# eshopps refugium convertion



## navytom (Oct 31, 2012)

im looking for someone that has a Eshopps refugium that would be willing to take a few pictures for me of the first baffle to show me how the water flows through. i have a eshopps reef sump that i would like to turn into a refugium by just gluing in a baffle or two. i have access to laser cutter so that will make this very easy to do. thanks for any insight you can give.

i hope i posted this in the right section. i assumed since i was doing it myself this would be the right area.


----------



## navytom (Oct 31, 2012)

i actually just found a picture of one finnally. it looks like its just a horazontal cut in it, maybe 8 inches bay 1/2 inch but if someone could help me out with the exact dimentions of the cut out that would be alot of help too.

thanks.


----------



## rgr4475 (Mar 19, 2008)

You're in the right section.
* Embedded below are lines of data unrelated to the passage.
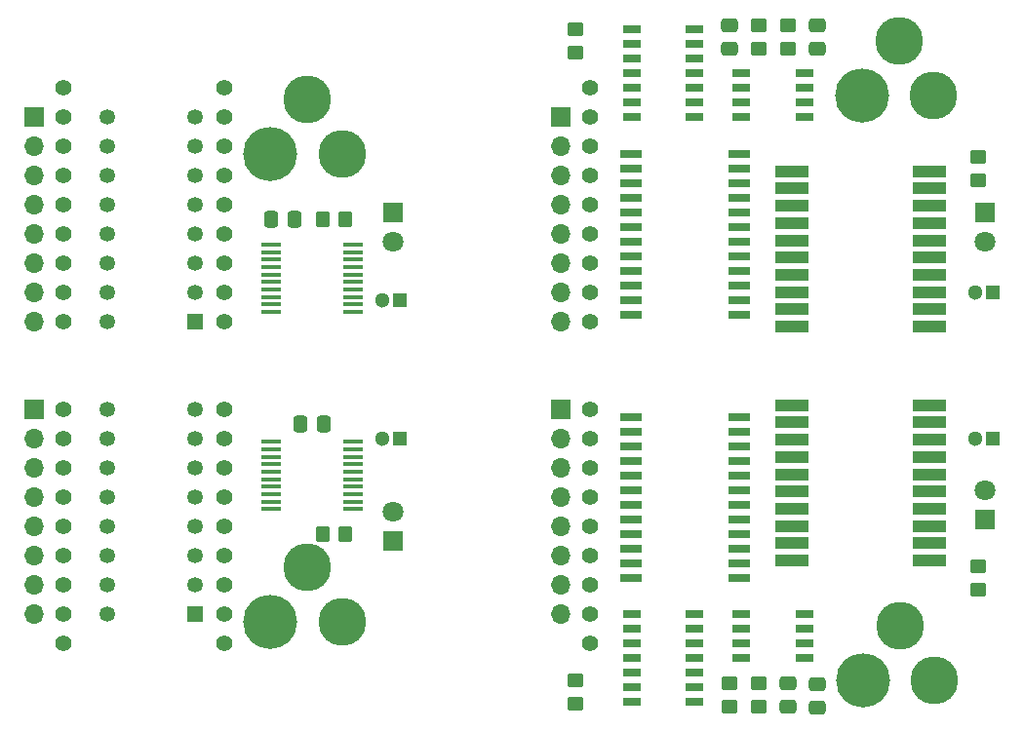
<source format=gbr>
%TF.GenerationSoftware,KiCad,Pcbnew,(6.0.5)*%
%TF.CreationDate,2022-07-10T20:25:24+02:00*%
%TF.ProjectId,Bus Tester,42757320-5465-4737-9465-722e6b696361,rev?*%
%TF.SameCoordinates,Original*%
%TF.FileFunction,Soldermask,Top*%
%TF.FilePolarity,Negative*%
%FSLAX46Y46*%
G04 Gerber Fmt 4.6, Leading zero omitted, Abs format (unit mm)*
G04 Created by KiCad (PCBNEW (6.0.5)) date 2022-07-10 20:25:24*
%MOMM*%
%LPD*%
G01*
G04 APERTURE LIST*
G04 Aperture macros list*
%AMRoundRect*
0 Rectangle with rounded corners*
0 $1 Rounding radius*
0 $2 $3 $4 $5 $6 $7 $8 $9 X,Y pos of 4 corners*
0 Add a 4 corners polygon primitive as box body*
4,1,4,$2,$3,$4,$5,$6,$7,$8,$9,$2,$3,0*
0 Add four circle primitives for the rounded corners*
1,1,$1+$1,$2,$3*
1,1,$1+$1,$4,$5*
1,1,$1+$1,$6,$7*
1,1,$1+$1,$8,$9*
0 Add four rect primitives between the rounded corners*
20,1,$1+$1,$2,$3,$4,$5,0*
20,1,$1+$1,$4,$5,$6,$7,0*
20,1,$1+$1,$6,$7,$8,$9,0*
20,1,$1+$1,$8,$9,$2,$3,0*%
G04 Aperture macros list end*
%ADD10R,1.925000X0.650000*%
%ADD11R,1.700000X1.700000*%
%ADD12O,1.700000X1.700000*%
%ADD13C,1.400000*%
%ADD14RoundRect,0.250000X0.450000X-0.350000X0.450000X0.350000X-0.450000X0.350000X-0.450000X-0.350000X0*%
%ADD15RoundRect,0.250000X-0.450000X0.350000X-0.450000X-0.350000X0.450000X-0.350000X0.450000X0.350000X0*%
%ADD16C,4.700000*%
%ADD17C,4.150000*%
%ADD18R,1.550000X0.650000*%
%ADD19R,3.000000X1.000000*%
%ADD20R,1.800000X1.800000*%
%ADD21C,1.800000*%
%ADD22RoundRect,0.250000X-0.475000X0.337500X-0.475000X-0.337500X0.475000X-0.337500X0.475000X0.337500X0*%
%ADD23R,1.300000X1.300000*%
%ADD24C,1.300000*%
%ADD25RoundRect,0.250000X0.350000X0.450000X-0.350000X0.450000X-0.350000X-0.450000X0.350000X-0.450000X0*%
%ADD26C,1.350000*%
%ADD27R,1.350000X1.350000*%
%ADD28RoundRect,0.250000X0.337500X0.475000X-0.337500X0.475000X-0.337500X-0.475000X0.337500X-0.475000X0*%
%ADD29R,1.800000X0.450000*%
%ADD30RoundRect,0.250000X0.475000X-0.337500X0.475000X0.337500X-0.475000X0.337500X-0.475000X-0.337500X0*%
G04 APERTURE END LIST*
D10*
%TO.C,IC6*%
X72123000Y-53975000D03*
X72123000Y-55245000D03*
X72123000Y-56515000D03*
X72123000Y-57785000D03*
X72123000Y-59055000D03*
X72123000Y-60325000D03*
X72123000Y-61595000D03*
X72123000Y-62865000D03*
X72123000Y-64135000D03*
X72123000Y-65405000D03*
X72123000Y-66675000D03*
X72123000Y-67945000D03*
X81547000Y-67945000D03*
X81547000Y-66675000D03*
X81547000Y-65405000D03*
X81547000Y-64135000D03*
X81547000Y-62865000D03*
X81547000Y-61595000D03*
X81547000Y-60325000D03*
X81547000Y-59055000D03*
X81547000Y-57785000D03*
X81547000Y-56515000D03*
X81547000Y-55245000D03*
X81547000Y-53975000D03*
%TD*%
%TO.C,IC5*%
X72123000Y-31115000D03*
X72123000Y-32385000D03*
X72123000Y-33655000D03*
X72123000Y-34925000D03*
X72123000Y-36195000D03*
X72123000Y-37465000D03*
X72123000Y-38735000D03*
X72123000Y-40005000D03*
X72123000Y-41275000D03*
X72123000Y-42545000D03*
X72123000Y-43815000D03*
X72123000Y-45085000D03*
X81547000Y-45085000D03*
X81547000Y-43815000D03*
X81547000Y-42545000D03*
X81547000Y-41275000D03*
X81547000Y-40005000D03*
X81547000Y-38735000D03*
X81547000Y-37465000D03*
X81547000Y-36195000D03*
X81547000Y-34925000D03*
X81547000Y-33655000D03*
X81547000Y-32385000D03*
X81547000Y-31115000D03*
%TD*%
D11*
%TO.C,J7*%
X66040000Y-53340000D03*
D12*
X66040000Y-55880000D03*
X66040000Y-58420000D03*
X66040000Y-60960000D03*
X66040000Y-63500000D03*
X66040000Y-66040000D03*
X66040000Y-68580000D03*
X66040000Y-71120000D03*
%TD*%
D13*
%TO.C,RN10*%
X68580000Y-53340000D03*
X68580000Y-55880000D03*
X68580000Y-58420000D03*
X68580000Y-60960000D03*
X68580000Y-63500000D03*
X68580000Y-66040000D03*
X68580000Y-68580000D03*
X68580000Y-71120000D03*
X68580000Y-73660000D03*
%TD*%
D14*
%TO.C,R10*%
X80645000Y-79105000D03*
X80645000Y-77105000D03*
%TD*%
D15*
%TO.C,R9*%
X83185000Y-77105000D03*
X83185000Y-79105000D03*
%TD*%
%TO.C,R8*%
X102235000Y-66945000D03*
X102235000Y-68945000D03*
%TD*%
%TO.C,R7*%
X67310000Y-76835000D03*
X67310000Y-78835000D03*
%TD*%
D16*
%TO.C,J8*%
X92278200Y-76835000D03*
D17*
X95478200Y-72135000D03*
X98478200Y-76835000D03*
%TD*%
D18*
%TO.C,IC8*%
X72205000Y-71120000D03*
X72205000Y-72390000D03*
X72205000Y-73660000D03*
X72205000Y-74930000D03*
X72205000Y-76200000D03*
X72205000Y-77470000D03*
X72205000Y-78740000D03*
X77655000Y-78740000D03*
X77655000Y-77470000D03*
X77655000Y-76200000D03*
X77655000Y-74930000D03*
X77655000Y-73660000D03*
X77655000Y-72390000D03*
X77655000Y-71120000D03*
%TD*%
%TO.C,IC7*%
X81730000Y-71120000D03*
X81730000Y-72390000D03*
X81730000Y-73660000D03*
X81730000Y-74930000D03*
X87180000Y-74930000D03*
X87180000Y-73660000D03*
X87180000Y-72390000D03*
X87180000Y-71120000D03*
%TD*%
D19*
%TO.C,DS4*%
X86075000Y-52940000D03*
X86075000Y-54440000D03*
X86075000Y-55940000D03*
X86075000Y-57440000D03*
X86075000Y-58940000D03*
X86075000Y-60440000D03*
X86075000Y-61940000D03*
X86075000Y-63440000D03*
X86075000Y-64940000D03*
X86075000Y-66440000D03*
X98075000Y-66440000D03*
X98075000Y-64940000D03*
X98075000Y-63440000D03*
X98075000Y-61940000D03*
X98075000Y-60440000D03*
X98075000Y-58940000D03*
X98075000Y-57440000D03*
X98075000Y-55940000D03*
X98075000Y-54440000D03*
X98075000Y-52940000D03*
%TD*%
D20*
%TO.C,D7*%
X102870000Y-62865000D03*
D21*
X102870000Y-60325000D03*
%TD*%
D22*
%TO.C,C10*%
X85725000Y-77067500D03*
X85725000Y-79142500D03*
%TD*%
%TO.C,C9*%
X88265000Y-77152500D03*
X88265000Y-79227500D03*
%TD*%
D23*
%TO.C,C8*%
X103505000Y-55880000D03*
D24*
X102005000Y-55880000D03*
%TD*%
D13*
%TO.C,RN2*%
X36830000Y-45720000D03*
X36830000Y-43180000D03*
X36830000Y-40640000D03*
X36830000Y-38100000D03*
X36830000Y-35560000D03*
X36830000Y-33020000D03*
X36830000Y-30480000D03*
X36830000Y-27940000D03*
X36830000Y-25400000D03*
%TD*%
%TO.C,RN4*%
X36830000Y-53340000D03*
X36830000Y-55880000D03*
X36830000Y-58420000D03*
X36830000Y-60960000D03*
X36830000Y-63500000D03*
X36830000Y-66040000D03*
X36830000Y-68580000D03*
X36830000Y-71120000D03*
X36830000Y-73660000D03*
%TD*%
%TO.C,RN3*%
X22860000Y-53340000D03*
X22860000Y-55880000D03*
X22860000Y-58420000D03*
X22860000Y-60960000D03*
X22860000Y-63500000D03*
X22860000Y-66040000D03*
X22860000Y-68580000D03*
X22860000Y-71120000D03*
X22860000Y-73660000D03*
%TD*%
%TO.C,RN7*%
X68580000Y-25400000D03*
X68580000Y-27940000D03*
X68580000Y-30480000D03*
X68580000Y-33020000D03*
X68580000Y-35560000D03*
X68580000Y-38100000D03*
X68580000Y-40640000D03*
X68580000Y-43180000D03*
X68580000Y-45720000D03*
%TD*%
%TO.C,RN1*%
X22860000Y-45720000D03*
X22860000Y-43180000D03*
X22860000Y-40640000D03*
X22860000Y-38100000D03*
X22860000Y-35560000D03*
X22860000Y-33020000D03*
X22860000Y-30480000D03*
X22860000Y-27940000D03*
X22860000Y-25400000D03*
%TD*%
D20*
%TO.C,D5*%
X102870000Y-36190000D03*
D21*
X102870000Y-38730000D03*
%TD*%
D14*
%TO.C,R4*%
X85725000Y-21955000D03*
X85725000Y-19955000D03*
%TD*%
D15*
%TO.C,R3*%
X83185000Y-19955000D03*
X83185000Y-21955000D03*
%TD*%
D21*
%TO.C,D1*%
X51435000Y-38735000D03*
D20*
X51435000Y-36195000D03*
%TD*%
D25*
%TO.C,R2*%
X47355000Y-64135000D03*
X45355000Y-64135000D03*
%TD*%
D17*
%TO.C,J2*%
X47043200Y-31115000D03*
X44043200Y-26415000D03*
D16*
X40843200Y-31115000D03*
%TD*%
D26*
%TO.C,DS1*%
X26668000Y-45720000D03*
X26668000Y-43180000D03*
X26668000Y-40640000D03*
X26668000Y-38100000D03*
X26668000Y-35560000D03*
X26668000Y-33020000D03*
X26668000Y-30480000D03*
X26668000Y-27940000D03*
X34288000Y-27940000D03*
X34288000Y-30480000D03*
X34288000Y-33020000D03*
X34288000Y-35560000D03*
X34288000Y-38100000D03*
X34288000Y-40640000D03*
X34288000Y-43180000D03*
D27*
X34288000Y-45720000D03*
%TD*%
D28*
%TO.C,C1*%
X40872500Y-36830000D03*
X42947500Y-36830000D03*
%TD*%
D20*
%TO.C,D3*%
X51435000Y-64770000D03*
D21*
X51435000Y-62230000D03*
%TD*%
D29*
%TO.C,IC1*%
X48000000Y-38985000D03*
X48000000Y-39635000D03*
X48000000Y-40285000D03*
X48000000Y-40935000D03*
X48000000Y-41585000D03*
X48000000Y-42235000D03*
X48000000Y-42885000D03*
X48000000Y-43535000D03*
X48000000Y-44185000D03*
X48000000Y-44835000D03*
X40900000Y-44835000D03*
X40900000Y-44185000D03*
X40900000Y-43535000D03*
X40900000Y-42885000D03*
X40900000Y-42235000D03*
X40900000Y-41585000D03*
X40900000Y-40935000D03*
X40900000Y-40285000D03*
X40900000Y-39635000D03*
X40900000Y-38985000D03*
%TD*%
D16*
%TO.C,J5*%
X92186000Y-26035000D03*
D17*
X95386000Y-21335000D03*
X98386000Y-26035000D03*
%TD*%
D27*
%TO.C,DS2*%
X34290000Y-71120000D03*
D26*
X34290000Y-68580000D03*
X34290000Y-66040000D03*
X34290000Y-63500000D03*
X34290000Y-60960000D03*
X34290000Y-58420000D03*
X34290000Y-55880000D03*
X34290000Y-53340000D03*
X26670000Y-53340000D03*
X26670000Y-55880000D03*
X26670000Y-58420000D03*
X26670000Y-60960000D03*
X26670000Y-63500000D03*
X26670000Y-66040000D03*
X26670000Y-68580000D03*
X26670000Y-71120000D03*
%TD*%
D30*
%TO.C,C6*%
X88265000Y-21992500D03*
X88265000Y-19917500D03*
%TD*%
D18*
%TO.C,IC4*%
X72205000Y-20320000D03*
X72205000Y-21590000D03*
X72205000Y-22860000D03*
X72205000Y-24130000D03*
X72205000Y-25400000D03*
X72205000Y-26670000D03*
X72205000Y-27940000D03*
X77655000Y-27940000D03*
X77655000Y-26670000D03*
X77655000Y-25400000D03*
X77655000Y-24130000D03*
X77655000Y-22860000D03*
X77655000Y-21590000D03*
X77655000Y-20320000D03*
%TD*%
D19*
%TO.C,DS3*%
X86075000Y-32620000D03*
X86075000Y-34120000D03*
X86075000Y-35620000D03*
X86075000Y-37120000D03*
X86075000Y-38620000D03*
X86075000Y-40120000D03*
X86075000Y-41620000D03*
X86075000Y-43120000D03*
X86075000Y-44620000D03*
X86075000Y-46120000D03*
X98075000Y-46120000D03*
X98075000Y-44620000D03*
X98075000Y-43120000D03*
X98075000Y-41620000D03*
X98075000Y-40120000D03*
X98075000Y-38620000D03*
X98075000Y-37120000D03*
X98075000Y-35620000D03*
X98075000Y-34120000D03*
X98075000Y-32620000D03*
%TD*%
D30*
%TO.C,C5*%
X80645000Y-21992500D03*
X80645000Y-19917500D03*
%TD*%
D16*
%TO.C,J4*%
X40843200Y-71755000D03*
D17*
X44043200Y-67055000D03*
X47043200Y-71755000D03*
%TD*%
D25*
%TO.C,R1*%
X45355000Y-36830000D03*
X47355000Y-36830000D03*
%TD*%
D29*
%TO.C,IC2*%
X40900000Y-56130000D03*
X40900000Y-56780000D03*
X40900000Y-57430000D03*
X40900000Y-58080000D03*
X40900000Y-58730000D03*
X40900000Y-59380000D03*
X40900000Y-60030000D03*
X40900000Y-60680000D03*
X40900000Y-61330000D03*
X40900000Y-61980000D03*
X48000000Y-61980000D03*
X48000000Y-61330000D03*
X48000000Y-60680000D03*
X48000000Y-60030000D03*
X48000000Y-59380000D03*
X48000000Y-58730000D03*
X48000000Y-58080000D03*
X48000000Y-57430000D03*
X48000000Y-56780000D03*
X48000000Y-56130000D03*
%TD*%
D14*
%TO.C,R5*%
X102235000Y-33385000D03*
X102235000Y-31385000D03*
%TD*%
D18*
%TO.C,IC3*%
X81730000Y-24130000D03*
X81730000Y-25400000D03*
X81730000Y-26670000D03*
X81730000Y-27940000D03*
X87180000Y-27940000D03*
X87180000Y-26670000D03*
X87180000Y-25400000D03*
X87180000Y-24130000D03*
%TD*%
D28*
%TO.C,C3*%
X45487500Y-54610000D03*
X43412500Y-54610000D03*
%TD*%
D14*
%TO.C,R6*%
X67310000Y-22320000D03*
X67310000Y-20320000D03*
%TD*%
D12*
%TO.C,J1*%
X20320000Y-45720000D03*
X20320000Y-43180000D03*
X20320000Y-40640000D03*
X20320000Y-38100000D03*
X20320000Y-35560000D03*
X20320000Y-33020000D03*
X20320000Y-30480000D03*
D11*
X20320000Y-27940000D03*
%TD*%
D23*
%TO.C,C2*%
X52070000Y-43815000D03*
D24*
X50570000Y-43815000D03*
%TD*%
D23*
%TO.C,C4*%
X52070000Y-55880000D03*
D24*
X50570000Y-55880000D03*
%TD*%
D23*
%TO.C,C7*%
X103505000Y-43180000D03*
D24*
X102005000Y-43180000D03*
%TD*%
D11*
%TO.C,J6*%
X66040000Y-27940000D03*
D12*
X66040000Y-30480000D03*
X66040000Y-33020000D03*
X66040000Y-35560000D03*
X66040000Y-38100000D03*
X66040000Y-40640000D03*
X66040000Y-43180000D03*
X66040000Y-45720000D03*
%TD*%
D11*
%TO.C,J3*%
X20320000Y-53340000D03*
D12*
X20320000Y-55880000D03*
X20320000Y-58420000D03*
X20320000Y-60960000D03*
X20320000Y-63500000D03*
X20320000Y-66040000D03*
X20320000Y-68580000D03*
X20320000Y-71120000D03*
%TD*%
M02*

</source>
If you don't get your answer, trying calling their customer service number at (626)968-3678. Maybe they'll be able to help you out. Also, take pictures of the the progress and show us what you did. Good luck!


----------



## navytom (Oct 31, 2012)

This is what I've worked on so far. I have weld-on #4 in the mail and as soon as that get in ill post more. If you have any questions or suggestions let me know.

This is all the baffles drawn out on Corel draw.









Cutting out the acrylic.









After it's all cut out. I did the first baffle twice just incase I messed up bending it.









Dry fit before I bent the first baffle. It's all the brown parts.









Bent baffle. I used a small butane torch and the marble counter top.


----------